[Start of section]

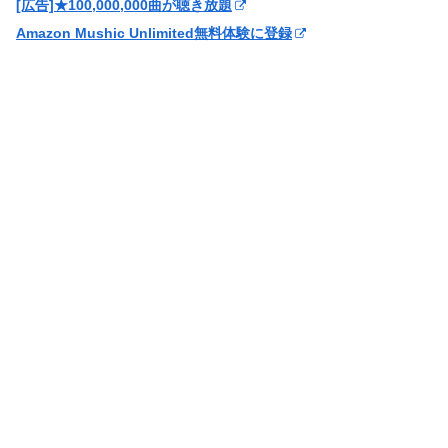
[広告]★100,000,000曲が聴き放題
Amazon Mushic Unlimited無料体験に登録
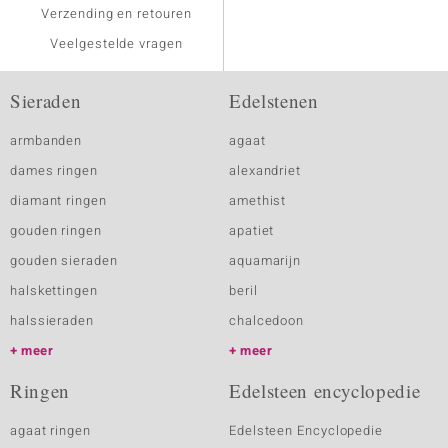
Verzending en retouren
Veelgestelde vragen
Sieraden
Edelstenen
armbanden
agaat
dames ringen
alexandriet
diamant ringen
amethist
gouden ringen
apatiet
gouden sieraden
aquamarijn
halskettingen
beril
halssieraden
chalcedoon
meer
meer
Ringen
Edelsteen encyclopedie
agaat ringen
Edelsteen Encyclopedie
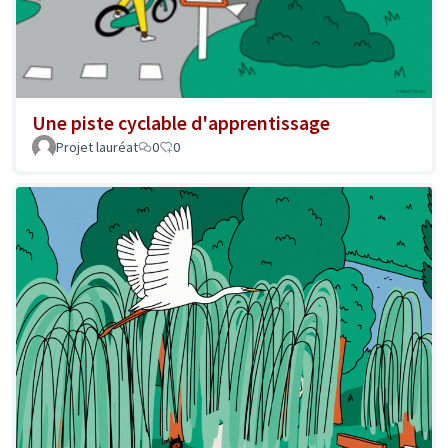
Une piste cyclable d'apprentissage
Projet lauréat
0
0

[End of section]

Reproduce every line of text in the listing verbatim, leaving out the picture lines.

» **Result below**
[広告]★100,000,000曲が聴き放題
Amazon Mushic Unlimited無料体験に登録
Verzending en retouren
Veelgestelde vragen
Sieraden
Edelstenen
armbanden
agaat
dames ringen
alexandriet
diamant ringen
amethist
gouden ringen
apatiet
gouden sieraden
aquamarijn
halskettingen
beril
halssieraden
chalcedoon
meer
meer
Ringen
Edelsteen encyclopedie
agaat ringen
Edelsteen Encyclopedie
Une piste cyclable d'apprentissage
Projet lauréat
0
0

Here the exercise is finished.